-- Supplied records follows --

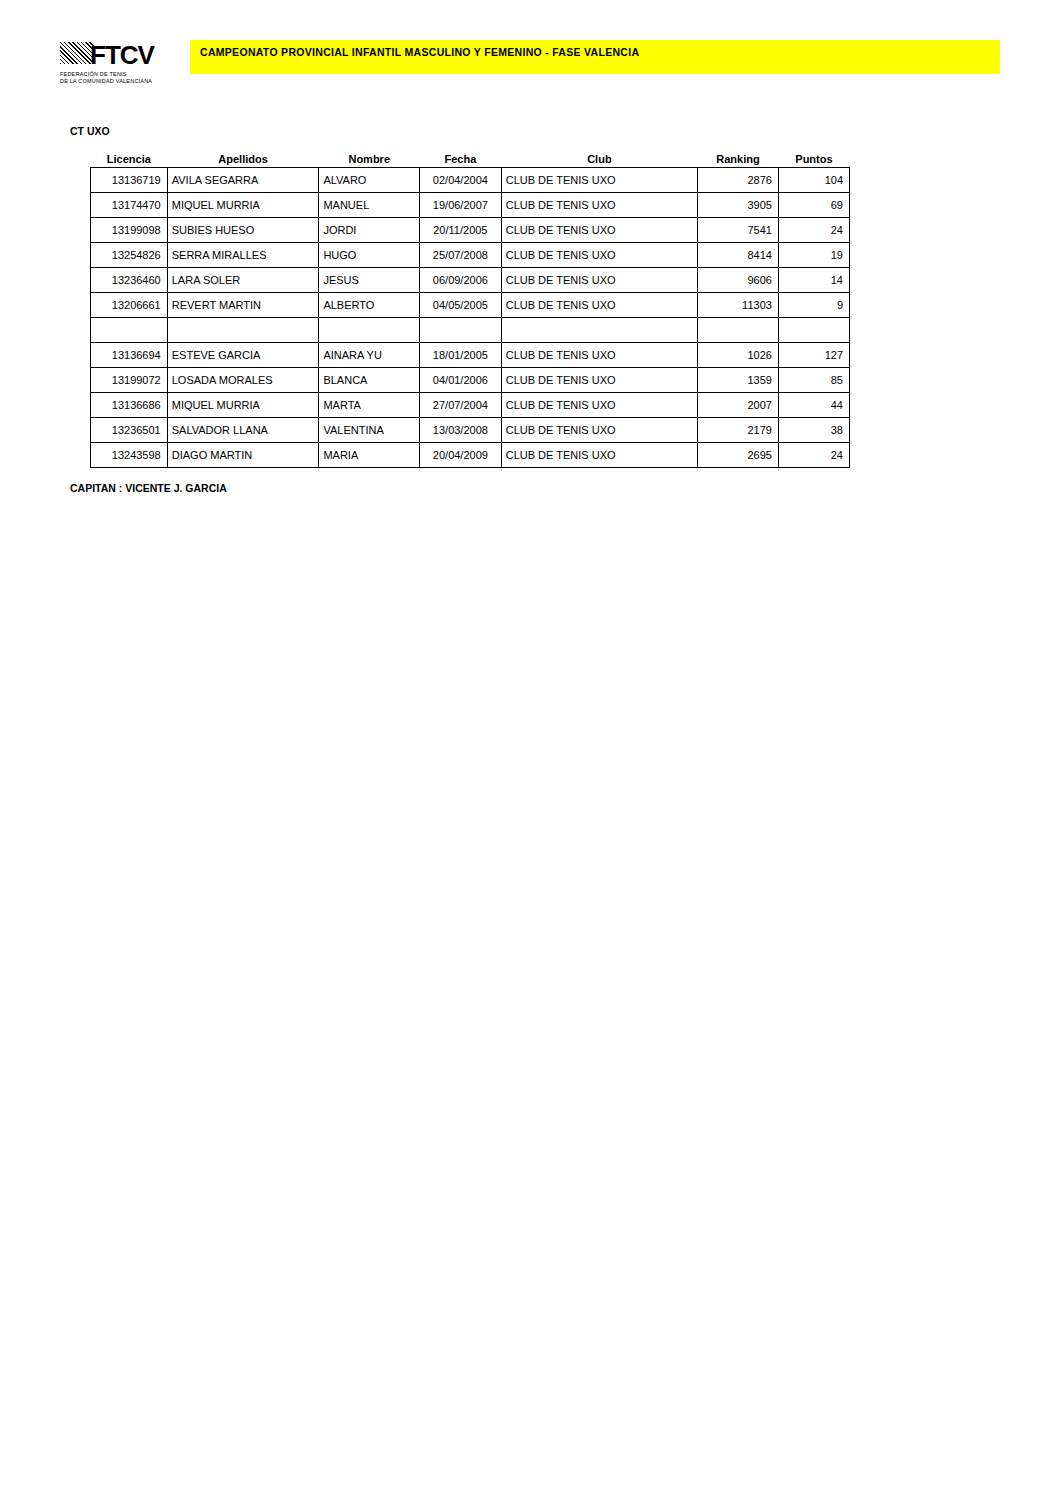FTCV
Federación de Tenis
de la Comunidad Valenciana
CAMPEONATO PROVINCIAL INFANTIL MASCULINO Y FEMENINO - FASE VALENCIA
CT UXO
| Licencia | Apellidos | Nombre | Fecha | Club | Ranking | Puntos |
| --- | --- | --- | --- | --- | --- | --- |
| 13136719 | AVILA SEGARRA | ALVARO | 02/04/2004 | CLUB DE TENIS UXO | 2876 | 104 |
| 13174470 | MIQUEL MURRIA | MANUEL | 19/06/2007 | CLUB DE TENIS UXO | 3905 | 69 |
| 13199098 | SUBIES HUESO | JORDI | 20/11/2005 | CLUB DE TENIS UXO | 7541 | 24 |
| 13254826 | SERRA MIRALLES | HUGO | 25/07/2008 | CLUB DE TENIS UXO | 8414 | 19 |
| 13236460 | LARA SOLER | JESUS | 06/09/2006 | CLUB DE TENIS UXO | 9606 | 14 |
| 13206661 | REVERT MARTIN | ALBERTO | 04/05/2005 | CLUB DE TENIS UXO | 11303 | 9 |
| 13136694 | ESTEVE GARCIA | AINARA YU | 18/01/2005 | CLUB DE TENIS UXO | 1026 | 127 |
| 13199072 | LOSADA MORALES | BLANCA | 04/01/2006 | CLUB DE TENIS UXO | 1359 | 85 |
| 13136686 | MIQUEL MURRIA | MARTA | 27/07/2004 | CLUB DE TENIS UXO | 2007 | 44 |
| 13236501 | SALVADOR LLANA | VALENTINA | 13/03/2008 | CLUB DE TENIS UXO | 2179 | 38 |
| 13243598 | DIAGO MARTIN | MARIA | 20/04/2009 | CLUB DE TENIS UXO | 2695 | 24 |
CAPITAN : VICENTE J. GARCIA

-- Supplied records concluded --
-- Supplied records follows --

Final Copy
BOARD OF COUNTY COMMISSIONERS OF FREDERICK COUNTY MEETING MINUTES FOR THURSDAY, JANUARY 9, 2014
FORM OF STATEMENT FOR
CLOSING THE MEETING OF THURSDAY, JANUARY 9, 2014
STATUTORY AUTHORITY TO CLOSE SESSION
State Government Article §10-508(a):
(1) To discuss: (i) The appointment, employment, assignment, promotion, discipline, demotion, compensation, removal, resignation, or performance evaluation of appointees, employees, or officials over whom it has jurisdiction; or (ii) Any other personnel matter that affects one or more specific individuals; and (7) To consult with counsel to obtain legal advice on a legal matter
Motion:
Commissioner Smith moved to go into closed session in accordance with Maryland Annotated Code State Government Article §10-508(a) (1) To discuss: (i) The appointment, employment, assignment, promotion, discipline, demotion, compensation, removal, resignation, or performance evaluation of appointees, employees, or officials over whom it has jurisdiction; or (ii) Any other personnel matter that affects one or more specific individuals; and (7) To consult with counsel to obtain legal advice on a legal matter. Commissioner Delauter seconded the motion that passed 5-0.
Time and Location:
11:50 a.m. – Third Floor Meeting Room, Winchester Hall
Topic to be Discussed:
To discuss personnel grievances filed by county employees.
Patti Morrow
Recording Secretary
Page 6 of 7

-- Supplied records concluded --
-- Supplied records follows --

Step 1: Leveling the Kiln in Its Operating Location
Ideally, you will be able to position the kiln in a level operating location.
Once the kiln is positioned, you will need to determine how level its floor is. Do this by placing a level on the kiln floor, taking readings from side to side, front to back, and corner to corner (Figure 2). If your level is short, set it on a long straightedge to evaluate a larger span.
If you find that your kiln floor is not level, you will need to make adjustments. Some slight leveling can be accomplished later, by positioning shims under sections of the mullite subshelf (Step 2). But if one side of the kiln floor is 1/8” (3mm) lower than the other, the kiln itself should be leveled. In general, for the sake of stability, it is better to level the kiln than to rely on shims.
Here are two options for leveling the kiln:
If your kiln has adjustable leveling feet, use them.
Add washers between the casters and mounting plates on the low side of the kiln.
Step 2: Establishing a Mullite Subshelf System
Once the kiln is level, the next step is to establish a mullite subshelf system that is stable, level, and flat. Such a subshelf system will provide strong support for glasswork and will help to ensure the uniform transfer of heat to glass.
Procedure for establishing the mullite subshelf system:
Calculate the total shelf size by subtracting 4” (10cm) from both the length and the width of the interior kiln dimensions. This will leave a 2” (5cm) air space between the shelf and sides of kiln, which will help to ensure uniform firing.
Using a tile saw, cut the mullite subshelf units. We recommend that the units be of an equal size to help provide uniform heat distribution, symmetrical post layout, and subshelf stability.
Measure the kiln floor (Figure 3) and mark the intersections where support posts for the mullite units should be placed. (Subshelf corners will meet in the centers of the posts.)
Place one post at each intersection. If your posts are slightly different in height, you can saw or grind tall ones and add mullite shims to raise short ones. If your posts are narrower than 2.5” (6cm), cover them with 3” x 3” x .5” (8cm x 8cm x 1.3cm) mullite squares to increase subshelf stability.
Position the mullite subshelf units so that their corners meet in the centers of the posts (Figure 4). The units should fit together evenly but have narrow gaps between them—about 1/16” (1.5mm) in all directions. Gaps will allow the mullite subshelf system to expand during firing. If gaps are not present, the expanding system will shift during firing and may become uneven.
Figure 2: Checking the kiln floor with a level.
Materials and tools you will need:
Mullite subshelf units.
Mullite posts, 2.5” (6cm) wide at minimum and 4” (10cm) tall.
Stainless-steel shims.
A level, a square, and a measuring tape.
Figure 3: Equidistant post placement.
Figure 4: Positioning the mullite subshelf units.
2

-- Supplied records concluded --

Task goal: Count each line above with "ensure"; write only the number.

Task solution: 2